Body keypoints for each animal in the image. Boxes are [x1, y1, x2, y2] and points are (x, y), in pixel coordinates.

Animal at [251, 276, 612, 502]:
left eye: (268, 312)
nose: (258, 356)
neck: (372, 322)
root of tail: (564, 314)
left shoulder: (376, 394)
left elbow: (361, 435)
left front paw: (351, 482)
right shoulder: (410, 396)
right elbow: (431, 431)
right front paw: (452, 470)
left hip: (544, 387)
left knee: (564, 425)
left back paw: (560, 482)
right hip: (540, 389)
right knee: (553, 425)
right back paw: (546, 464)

-*-*-

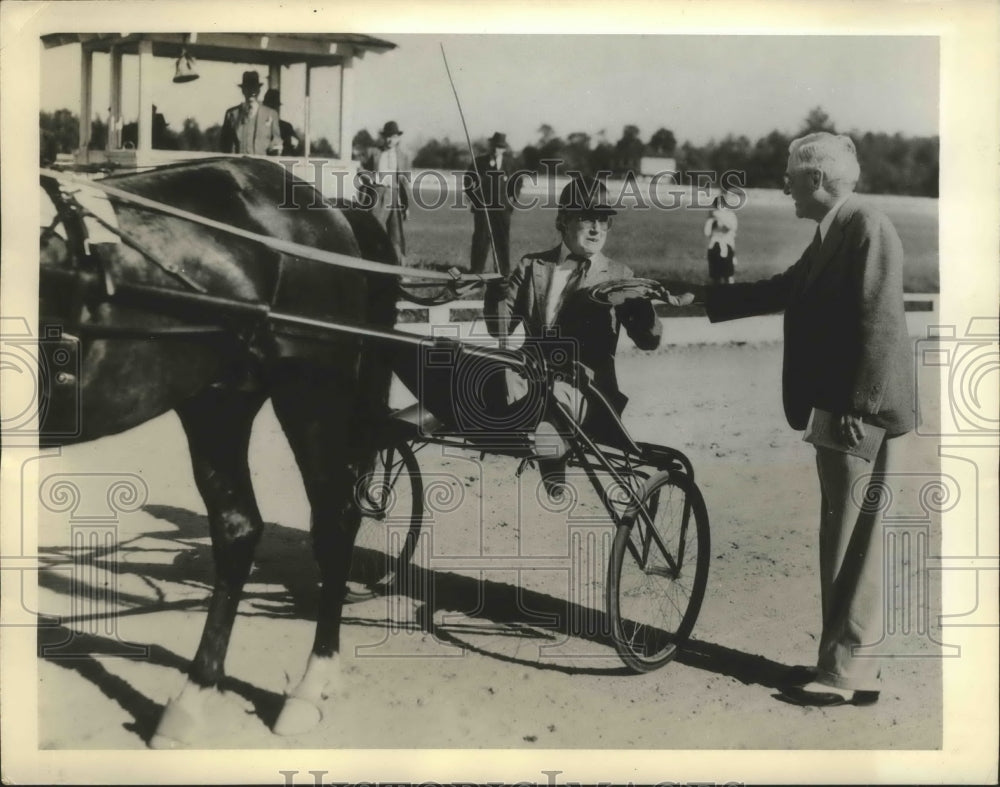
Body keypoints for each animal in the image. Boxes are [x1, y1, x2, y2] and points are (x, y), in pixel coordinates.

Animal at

-*-*-

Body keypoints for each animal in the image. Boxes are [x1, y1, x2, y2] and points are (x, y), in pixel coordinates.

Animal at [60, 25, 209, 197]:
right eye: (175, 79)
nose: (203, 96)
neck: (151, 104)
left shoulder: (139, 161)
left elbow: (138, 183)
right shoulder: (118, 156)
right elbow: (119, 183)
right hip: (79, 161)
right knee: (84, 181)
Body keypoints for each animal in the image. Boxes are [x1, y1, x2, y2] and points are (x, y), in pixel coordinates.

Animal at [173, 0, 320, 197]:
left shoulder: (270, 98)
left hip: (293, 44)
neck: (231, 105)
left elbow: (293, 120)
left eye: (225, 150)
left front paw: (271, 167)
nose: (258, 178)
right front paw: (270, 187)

-*-*-

What is being asked: In the listing above, find the line with "left front paw: (351, 482)" and the line with "right back paw: (546, 464)", then print exactly those two lines and every line between them, and nothing more.

Exercise output:
left front paw: (351, 482)
right shoulder: (410, 396)
right elbow: (431, 431)
right front paw: (452, 470)
left hip: (544, 387)
left knee: (564, 425)
left back paw: (560, 482)
right hip: (540, 389)
right knee: (553, 425)
right back paw: (546, 464)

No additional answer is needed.